Source data section start

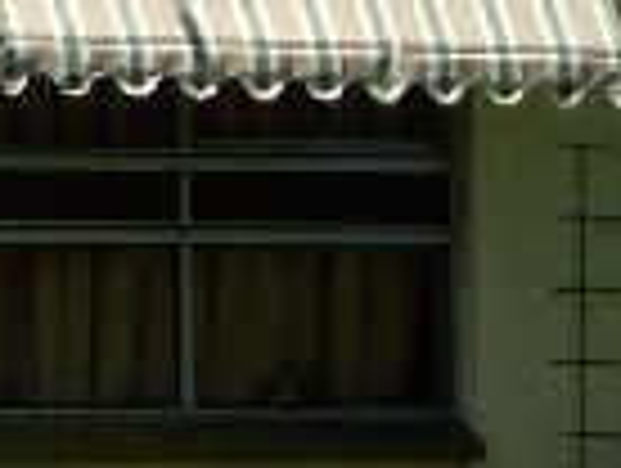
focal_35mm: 543
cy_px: 54
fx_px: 9758
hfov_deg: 3.6
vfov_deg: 2.7
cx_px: -1170
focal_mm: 15.3
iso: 50
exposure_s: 1/250
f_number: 4.6
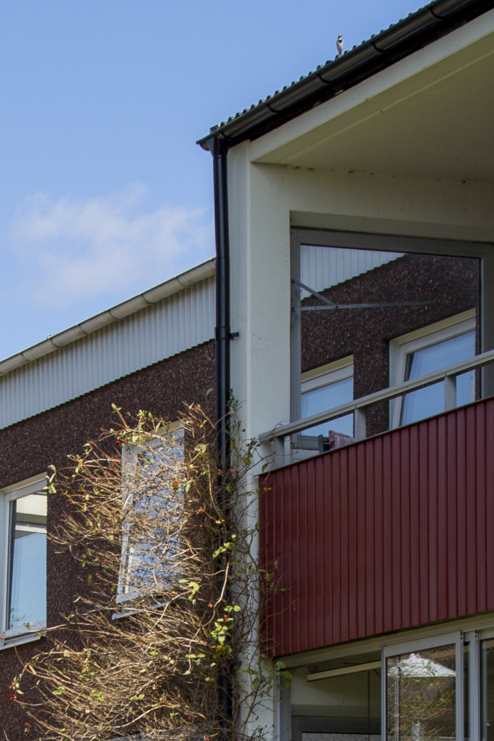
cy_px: 814
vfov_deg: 12.1
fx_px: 3436
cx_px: 32
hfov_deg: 8.2
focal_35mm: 167
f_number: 7.1
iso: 100
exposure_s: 1/200
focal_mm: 38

Source data section end

▶ **Exercise prompt**
Omitting the pictures, write out the material above exactly as it stands.

▶ **Answer area**
focal_35mm: 543
cy_px: 54
fx_px: 9758
hfov_deg: 3.6
vfov_deg: 2.7
cx_px: -1170
focal_mm: 15.3
iso: 50
exposure_s: 1/250
f_number: 4.6
cy_px: 814
vfov_deg: 12.1
fx_px: 3436
cx_px: 32
hfov_deg: 8.2
focal_35mm: 167
f_number: 7.1
iso: 100
exposure_s: 1/200
focal_mm: 38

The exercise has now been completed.